*Brano di testo*
****************
Ci si trova cioè a fronteggiare una triste a familiare deriva, denunciata in primis da DAZN nel post-partita di Fiorentina-Napoli: ululati ed espressioni razziste rivolte a Koulibaly, Anguissa e Osimhen, giocatori partenopei protagonisti del successo per 2-1 al Franchi in rimonta. Una questione che potrebbe essere facilmente derubricata come mero sfogo di rabbia, se non fosse che - di tanti modi - si finisce inesorabilmente per percorrere il più odioso possibile, senza poter trovare nella frustrazione sportiva un alibi credibile, una scusa accettabile. Al contempo sarebbe superficiale e fin troppo facile ridurre tutto a una questione politica, a una deriva connessa ai partiti e a posizioni individuali solide e definite: è tutto più fluido e perciò più complesso da sbrogliare.

Violente contraddizioni

Viviamo un tempo in cui gli opposti si alternano in una danza perversa, in cui tutto e il suo contrario si rubano la scena nell'arco di pochi istanti: tempi di odio violento rovesciato sui social ma anche tempi in cui il movimento Black Lives Matter si conquista la ribalta mediatica, tempi di rappresentazioni eclatanti di solidarietà accanto a una rabbia cieca e testarda che monta al di là di tutto, impermeabile a ogni istanza. Ci si odia tutti tanto ma quando si tratta di assegnare un Oscar o di realizzare uno spot televisivo è fatale che siano equamente rappresentate diverse culture, con delle quote definite a tavolino con cui fare i conti. Succede che la rappresentazione ideale di un tema si distacchi terribilmente dalla pratica quotidiana, da ciò che tutti hanno davanti quando non è un monitor a filtrare gli eventi. E più estreme si fanno le contraddizioni più il corto circuito si fa visibile e potente, più l'imbarazzo si fa eclatante di fronte all'ennesima riprova di quanto lo stadio sia per certi versi la sede elettiva di simili pasticci.
****************
*Estratto dell'elenco*
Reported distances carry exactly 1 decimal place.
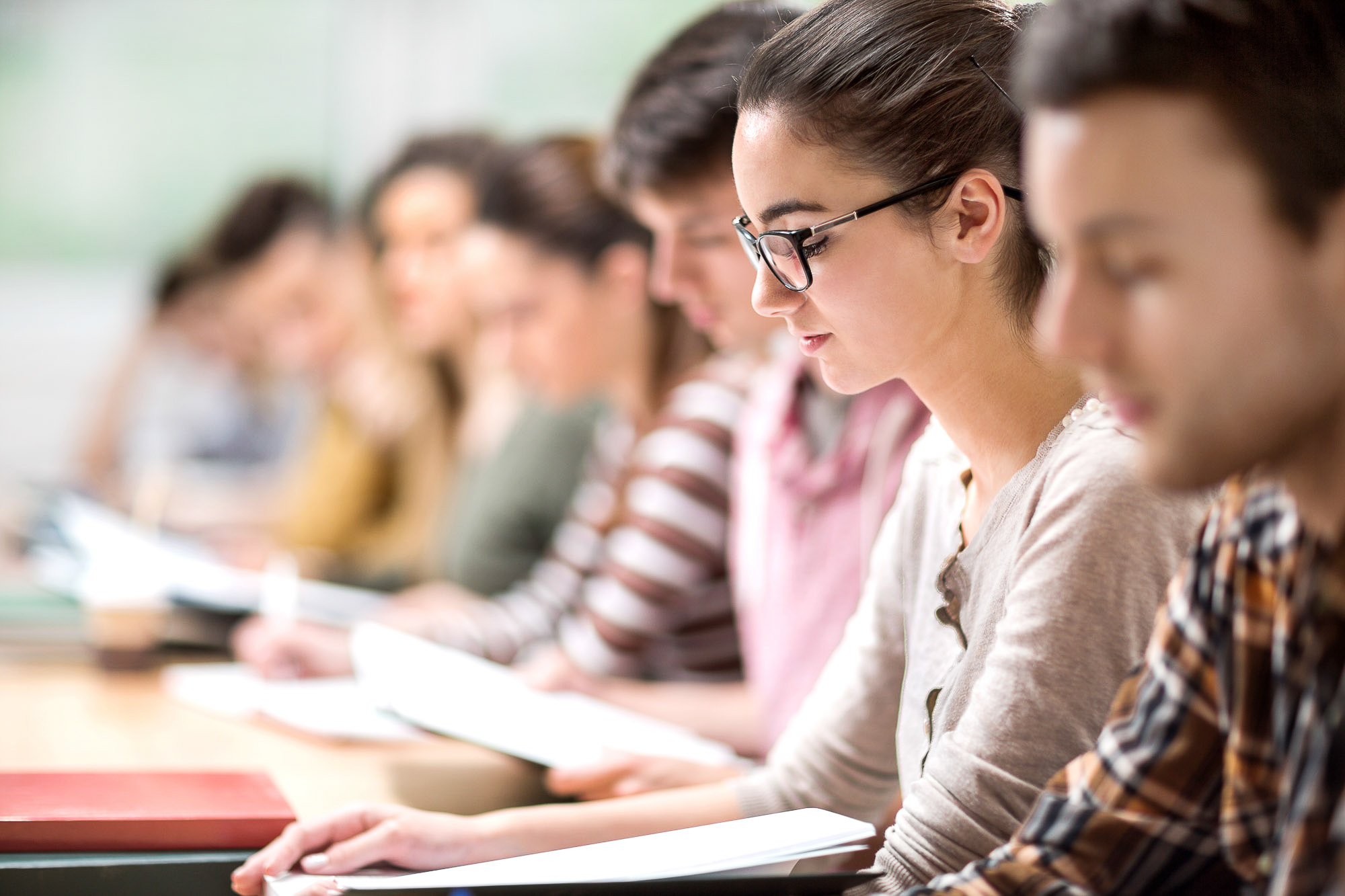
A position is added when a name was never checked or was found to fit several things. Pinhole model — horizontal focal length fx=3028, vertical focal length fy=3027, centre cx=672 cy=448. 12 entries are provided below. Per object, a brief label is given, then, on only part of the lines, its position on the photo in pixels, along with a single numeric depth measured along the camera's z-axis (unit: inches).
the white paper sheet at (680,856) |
****************
*Compito da svolgere*
Trascriva il brano sul razzismo negli stadi, da "Ci si trova" giù fino a "complesso da sbrogliare.", e sostituisca "frustrazione" con "delusione". L'elenco non è necessario per svolgere il lavoro.

*Risposta all'esercizio*
Ci si trova cioè a fronteggiare una triste a familiare deriva, denunciata in primis da DAZN nel post-partita di Fiorentina-Napoli: ululati ed espressioni razziste rivolte a Koulibaly, Anguissa e Osimhen, giocatori partenopei protagonisti del successo per 2-1 al Franchi in rimonta. Una questione che potrebbe essere facilmente derubricata come mero sfogo di rabbia, se non fosse che - di tanti modi - si finisce inesorabilmente per percorrere il più odioso possibile, senza poter trovare nella delusione sportiva un alibi credibile, una scusa accettabile. Al contempo sarebbe superficiale e fin troppo facile ridurre tutto a una questione politica, a una deriva connessa ai partiti e a posizioni individuali solide e definite: è tutto più fluido e perciò più complesso da sbrogliare.